Artikel 6, tweede lid, onderdeel e

Het kan voorkomen, dat bepaalde instellingen minder dan 50% van het aantal deelnemers inschrijven in een experimentele opleiding. In dat geval kan het gemeenschappelijk procesmanagement besluiten aan andere instellingen een hoger percentage dan 50% toe te kennen, zodat landelijk gezien wel 50% van het totaal aantal BVE-deelnemers deelneemt aan een experimentele opleiding. Nadere informatie over de wijze waarop het procesmanagement deze verdeling organiseert is te vinden om www.herontwerpmbo.nl.

Artikel 9, tweede lid

De in het kader van de experimenten vastgestelde kwalificatieprofielen/eindtermen, kunnen op grond van artikel 12.1a.1, eerste lid en artikel 12.1a.2, eerste lid van de wet slechts te worden gebruikt voor experimenten.
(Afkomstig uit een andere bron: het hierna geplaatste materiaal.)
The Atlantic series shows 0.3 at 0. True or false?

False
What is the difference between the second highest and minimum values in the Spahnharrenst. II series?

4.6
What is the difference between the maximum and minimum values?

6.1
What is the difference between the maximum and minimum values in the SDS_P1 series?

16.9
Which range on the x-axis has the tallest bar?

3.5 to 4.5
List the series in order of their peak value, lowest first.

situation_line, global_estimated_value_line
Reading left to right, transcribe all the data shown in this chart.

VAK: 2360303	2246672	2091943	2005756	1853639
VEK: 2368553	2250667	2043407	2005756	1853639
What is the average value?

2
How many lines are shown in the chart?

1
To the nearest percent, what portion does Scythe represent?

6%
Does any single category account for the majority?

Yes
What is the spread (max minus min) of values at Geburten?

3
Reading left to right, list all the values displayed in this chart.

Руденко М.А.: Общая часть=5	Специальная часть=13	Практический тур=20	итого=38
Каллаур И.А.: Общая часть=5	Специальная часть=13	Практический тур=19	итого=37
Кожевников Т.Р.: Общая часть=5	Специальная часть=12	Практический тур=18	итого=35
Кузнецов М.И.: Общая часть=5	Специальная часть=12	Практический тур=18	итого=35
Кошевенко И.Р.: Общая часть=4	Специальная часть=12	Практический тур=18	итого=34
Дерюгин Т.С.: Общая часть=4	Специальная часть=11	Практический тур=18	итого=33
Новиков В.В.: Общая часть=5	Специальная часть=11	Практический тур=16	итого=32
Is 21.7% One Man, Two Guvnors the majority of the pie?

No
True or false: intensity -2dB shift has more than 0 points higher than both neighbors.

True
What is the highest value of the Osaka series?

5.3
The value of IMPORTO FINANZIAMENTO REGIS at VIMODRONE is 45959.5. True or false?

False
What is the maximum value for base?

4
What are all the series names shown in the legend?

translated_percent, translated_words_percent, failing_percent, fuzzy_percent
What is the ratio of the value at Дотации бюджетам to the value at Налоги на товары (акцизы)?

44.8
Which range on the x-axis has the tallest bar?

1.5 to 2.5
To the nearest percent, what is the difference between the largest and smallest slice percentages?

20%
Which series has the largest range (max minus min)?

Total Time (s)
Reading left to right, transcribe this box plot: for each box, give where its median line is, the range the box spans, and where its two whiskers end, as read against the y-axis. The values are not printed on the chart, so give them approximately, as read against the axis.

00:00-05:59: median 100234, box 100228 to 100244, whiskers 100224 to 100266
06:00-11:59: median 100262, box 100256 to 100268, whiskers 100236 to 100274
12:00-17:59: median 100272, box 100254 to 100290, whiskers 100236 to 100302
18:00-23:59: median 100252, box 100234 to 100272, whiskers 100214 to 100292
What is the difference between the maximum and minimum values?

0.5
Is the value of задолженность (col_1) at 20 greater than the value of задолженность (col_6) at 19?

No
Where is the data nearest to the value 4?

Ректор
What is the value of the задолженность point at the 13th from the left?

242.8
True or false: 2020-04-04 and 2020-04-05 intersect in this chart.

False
Met deze vaststelling wordt niet beoogd, dat andere instellingen, die voor de betreffende opleiding geen experiment hebben, deze opleiding gaan verzorgen.

Artikel 10, vierde lid

Onder producten wordt onder meer verstaan:

a. opleidingsprogramma,

b. onderwijs- en examenregeling,

c. examentoetsen,

d. programma deskundigheidsbevordering docenten,

e. voorlichtingsmateriaal,

f. verantwoording van de specifieke kwaliteit van het onderwijs respectievelijk, de kwaliteit van het examen van de experimentele opleiding als onderdeel van het zelfevaluatieverslag.

Onder resultaten wordt onder meer verstaan:

a. de beoogde mate van (on)gediplomeerde uitstroom,

b. de beoogde mate van waardering door uitvoerend personeel, door deelnemers, leerbedrijven en vo/hbo-instellingen.